Erik Komatsu Brings His Stick With Him

Erik Komatsu hit .355 at Cal-State Fullerton (left) in 2008 and then batted .321 at rookie league Helena after Milwaukee selected him in the eighth round last June. Komatsu took time recently to chat with

Erik Komatsu already has made numerous stops along his still young baseball journey. But one thing he's done at all of them is hit.

The left-handed swinger continued that trend during his first taste of professional ball last summer, a 68-game season with Helena of the Pioneer League.

Komatsu batted .321 with 19 doubles, 11 homers, 47 RBI and a .394 on-base percentage after being Milwaukee's eighth-round selection in the 2008 June draft.

It was a bit of a culture shock for the California native, but Komatsu survived small-town Montana off the field and allowed his physical talents to take over on the diamond.

"It was a lot slower pace, that's for sure, but all of the people were nice and my host mother was awesome," said Komatsu, who lives about 40 miles from Los Angeles. "(Playing there) was a lot of fun and we had really nice weather except for the last two weeks. I wish I could have stolen more bases (eight), but we didn't run much. And I was hitting about .360 at one point and would have liked to have finished somewhere around .340 to .350, but overall I was happy with the summer."

His performance came on the heels of a wonderful collegiate campaign at Cal-State Fullerton, where Komatsu topped the Titans with a .355 average, six triples, 54 RBI, .593 slugging percentage and .459 on-base percentage while tying for first with nine homers and taking second with 21 stolen bases.

That was the last big step in an amateur career that was derailed back in September 2003, when he tore the labrum in his left shoulder while throwing home during a St. Louis Cardinals scout team tryout. That ruined Komatsu's junior season at Camarillo High School—where he was a teammate of Minnesota's Delmon Young--and even though he batted .380 as a senior, many larger programs backed off. So, Komatsu attended NAIA school Vanguard.

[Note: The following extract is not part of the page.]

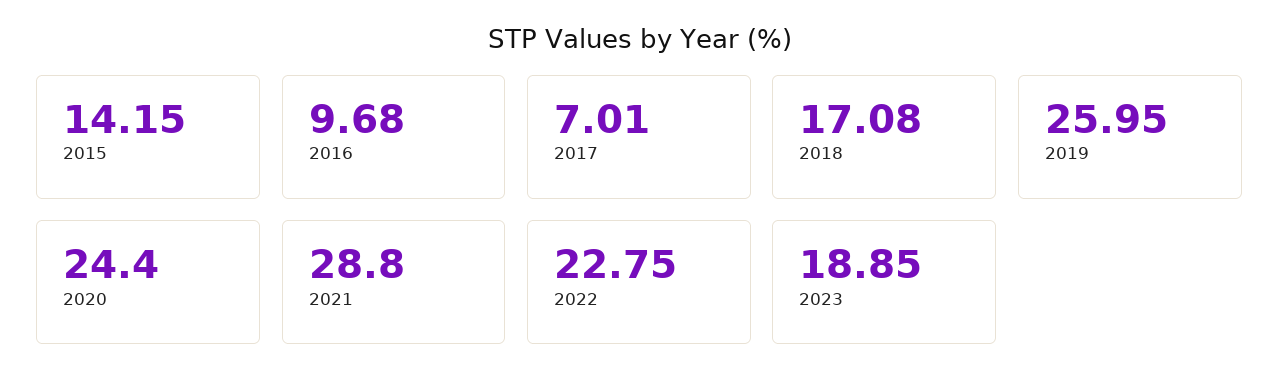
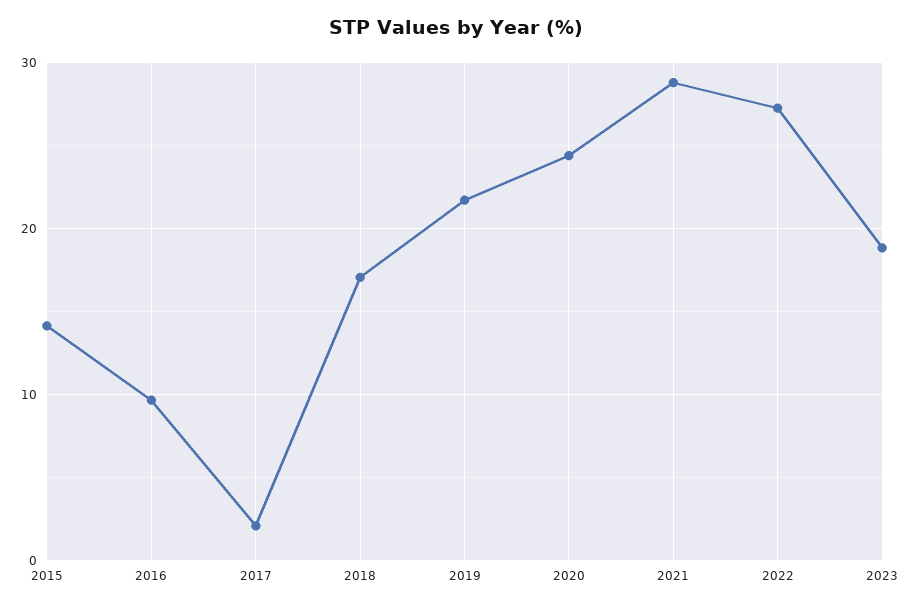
2017: 7.01 -> 2
2019: 25.95 -> 22
2022: 22.75 -> 27

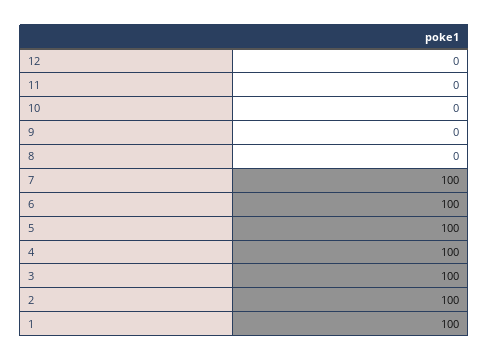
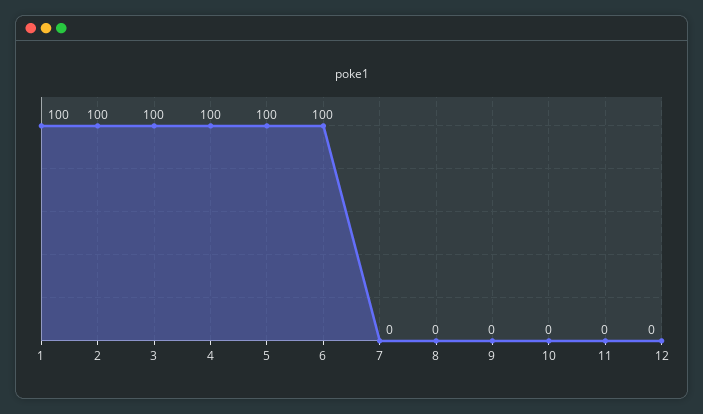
7: 100 -> 0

Komatsu then earned valuable experience in the Northwoods League in the summer of 2006, where he played for Brainerd, Minn., hitting .273 with 13 doubles in the wooden-bat circuit.

He then played at Oxnard College in 2007, torching opposing pitchers to the tune of a .417 average with 10 long balls and 51 RBI while striking out only 15 times in 180 at-bats. That prompted the New York Yankees to select him in the 38th round.

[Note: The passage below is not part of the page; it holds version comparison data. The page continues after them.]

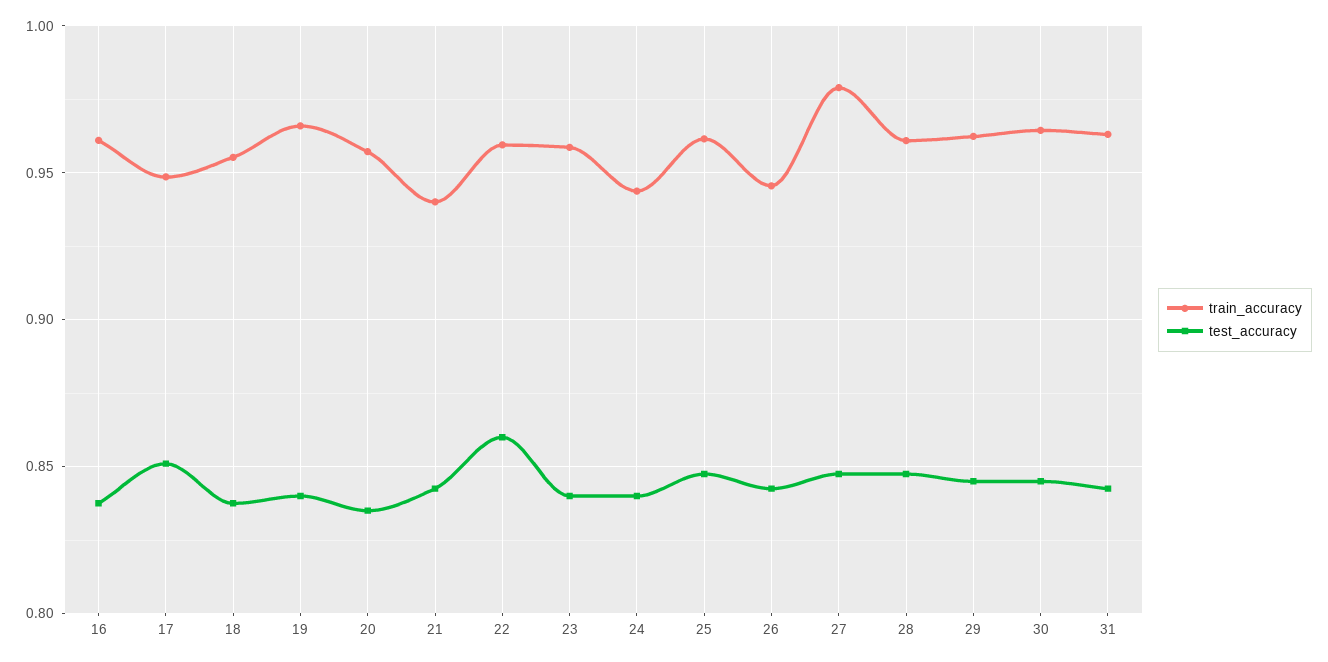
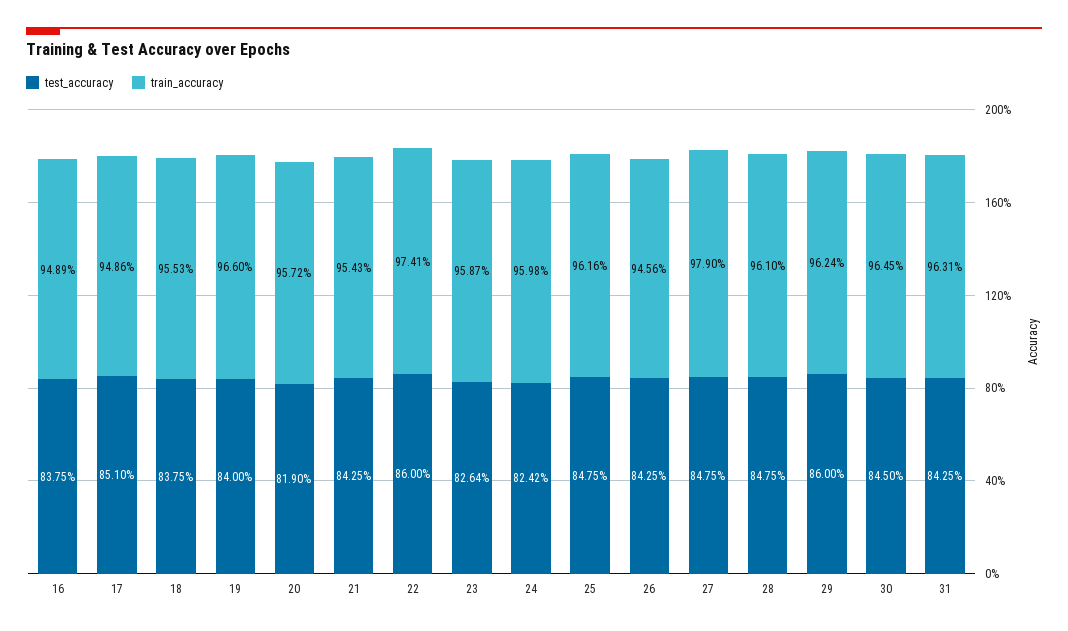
train_accuracy, 16: 0.96 -> 0.9489
test_accuracy, 20: 0.835 -> 0.819
train_accuracy, 21: 0.94 -> 0.9543
train_accuracy, 22: 0.96 -> 0.9741
test_accuracy, 23: 0.84 -> 0.8264
train_accuracy, 24: 0.945 -> 0.9598
test_accuracy, 24: 0.84 -> 0.8242
test_accuracy, 29: 0.845 -> 0.86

However, that and his efforts during a preseason showcase helped earn Komatsu nearly 20 scholarship offers from NCAA Division I schools, and that in turn raised his status considerably with scouts and pushed him much higher in the draft.

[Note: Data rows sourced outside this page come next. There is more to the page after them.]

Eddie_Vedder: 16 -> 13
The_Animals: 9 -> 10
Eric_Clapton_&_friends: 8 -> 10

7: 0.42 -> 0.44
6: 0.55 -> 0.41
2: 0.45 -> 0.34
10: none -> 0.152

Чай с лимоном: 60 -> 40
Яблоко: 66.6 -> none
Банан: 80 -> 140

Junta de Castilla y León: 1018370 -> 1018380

"I'm glad I didn't sign (in '07) because I ended up having a good year at Fullerton and that raised my stock," Komatsu said. "The Yankees, Boston, A's, Royals and Tigers were pretty high on me. I had met with the Brewers' area scout, but I was surprised when they picked me.

"I thought I'd get drafted earlier because some people had said that I'd go between the second and fourth rounds and others said the third to the fifth," Komatsu said. "I was miserable and it was nerve-wracking to wait. I was watching the draft tracker when I saw my name, and the Brewers called me right after that. I was ticked off that I didn't go higher, so part of me wanted to show the other teams that they should have picked me. Bu the bottom line is that I just have to go out and play."

And the 5-foot-9-inch, 185-pound Komatsu has done that, combining above average speed and quickness defensively and on the base paths with his line-drive stroke.

"I'm pretty much a spray hitter," said Komatsu, who also was a pitcher early in his high school days. "I try to hit line drives and get my share of doubles. I have good power to all fields." Defensively I'd say I've got an above average arm. I run the 60 in about 6.7 or 6.8 seconds, so I'm not a burner but a big part of it is getting good jumps on the ball."

Komatsu has a good pedigree: His father, Dave, tried out for the Reds and his older brother, Davey, played at Oxnard. The former has been helping him get ready for the upcoming season at the local batting cage, while Komatsu's regimen also featured weight training and conditioning.

On Jan. 18, Komatsu is scheduled to begin a six-week session at Milwaukee's facilities in Arizona. He'll get a few days off and then return for training camp, after which Komatsu will find out whether he'll be taking his next step with the Wisconsin Timber Rattlers of the Midwest League or at Brevard County in the Florida State League.

"I'm looking forward to playing the 140-game schedule," Komatsu said. "I want to start at Brevard County, but you never know. I'll just go out and plead my case by playing good baseball."